Vignette says a 45 year old female presents to her primary care physician with chief complaints of irregular menstruation, weight gain, and fatigue over the past 8 months; Examination shows abdominal striae, facial hair and central obesity with thin extremities; Vital signs show blood pressure of 150/90 mm of Hg; Laboratory studies show random blood sugar of 258 mg/dL, elevated 24 hour urinary free cortisol levels, elevated serum ACTH levels and failure of suppression of cortisol with low dose dexamethasone whereas suppression of cortisol is evident with large dose dexamethasone; MRI shows pituitary mass; Diagnosis?
Diagnosis is Cushing’s disease; Cushing’s disease is characterized by increased ACTH production from the anterior pituitary gland.
Cushing’s syndorme
Etiologies:-
1. Iatrogenic:- MCC; Low ACTH and High Cortisol; Bilateral adrenal gland atrophy.
2. Adrenal Cushing’s:- 2nd MCC; Low ACTH and High Cortisol; Unilateral adrenal gland atrophy.
3. Pituitary Cushing’s:- MC endogenous cause; High ACTH and High Cortisol; Bilateral adrenal glands hyperplasia.
4. Ectopic Cushing’s:- Paraneoplastic ACTH secretion; High ACTH and High Cortisol; Bilateral adrenal glands hyperplasia.
Diagnosis:-
1. Screening tests to diagnose cushing's syndrome include elevated 24 hour urinary free cortisol levels, elevated level of salivary cortisol and inadequate suppression of cortisol on low dose dexamethasone test.
2. Differentiating tests for cause of cushing's syndrome (to r/o cushing's disease, ectopic ACTH secretion and adrenal tumors):-
a. Measure serum ACTH levels:- Decreased in adrenal tumors whereas Increased in ectopic ACTH secretion and cushing's disease (because they secrete ACTH independent of the HPA axis).
b. High dose dexamethasone test:- No suppression in ectopic ACTH secretion whereas adequate suppression in cushing's disease.

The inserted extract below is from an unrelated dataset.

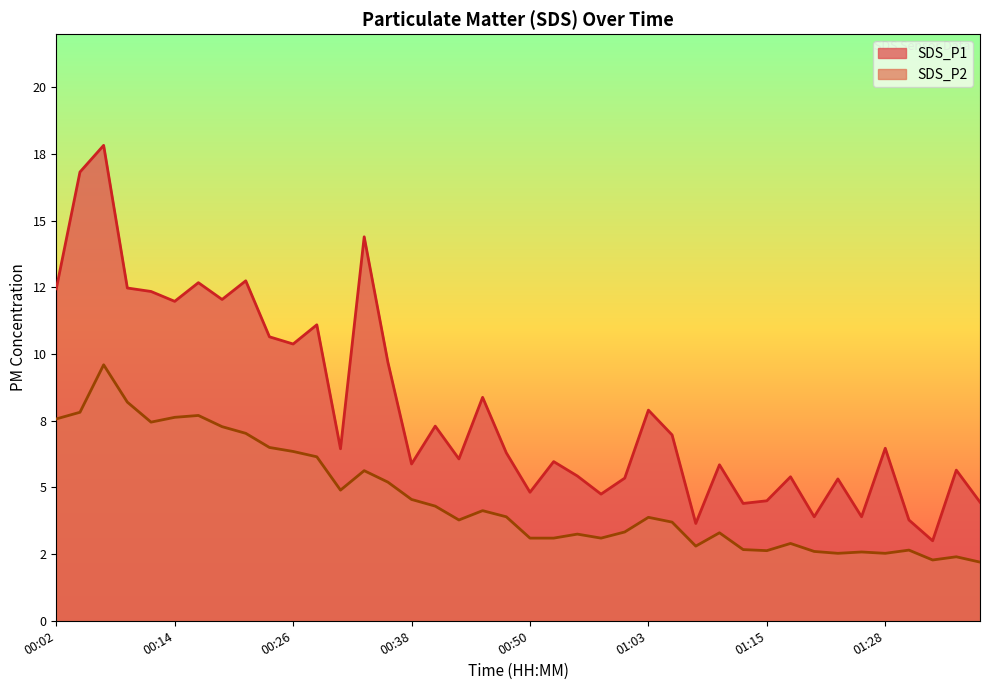

What is the difference between the highest and lowest values at 00:12?

4.9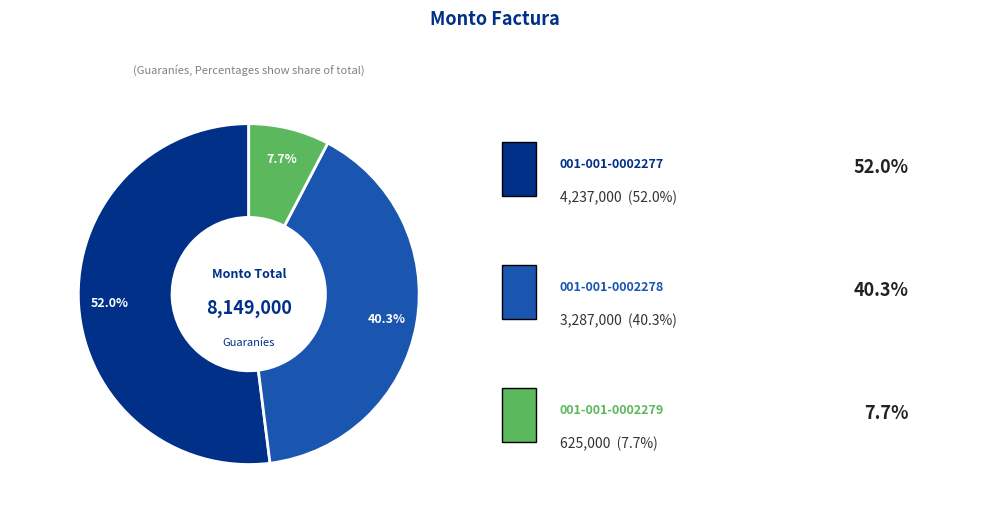

To the nearest percent, what is the difference between the largest and smallest slice percentages?

44%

c. CRH stimulation test:- Increase in ACTH and cortisol in cushing's disease whereas no Increase in ACTH and cortisol in ectopic ACTH secretion.
Clinical Features:-
1. Redistribution of fat:- Central (truncal) obesity, moon facies, buffalo hump, supraclavicular fat pads with wasting of extremities or thin extremities (i.e. proximal myopathy; Increased CK levels).
2. Hypertension, hyperglycemia, hypokalemia.
3. Weight gain, osteoporosis, skin hyperpigmentation (due to increase in ACTH) with easy skin bruising and striae.
4. Acne, hirsutism, amenorrhea (these following symptoms are due to androgen excess).
5. Depression, insomnia, psychosis (these are mental symptoms of Cushing's syndrome).
Management:-
1. Cushing's disease (pituitary adenoma):- Transsphenoidal surgery (endoscopic transsphenoidal surgery is the mainstay of treatment); Radiation therapy if unresectable, surgery fails.
2. Ectopic ACTH-secreting:- Surgical removal of ectopic ACTH secreting tumors (e.g. resection of small cell carcinoma of lung).
3. Adrenal tumors:- Adrenalectomy is done in case of adrenal tumors. (e.g. ketoconazole, metyrapone may be used in inoperable patients (as it decreases cortisol production)).
4. Iatrogenic steroid therapy:- Gradual steroid taper (to prevent addisonian Crisis).
Lifelong glucocorticoid replacement therapy after transsphenoidal surgery whereas lifelong glucocorticoid and mineralocorticoid replacement therapy after surgical or medical bilateral adrenalectomy.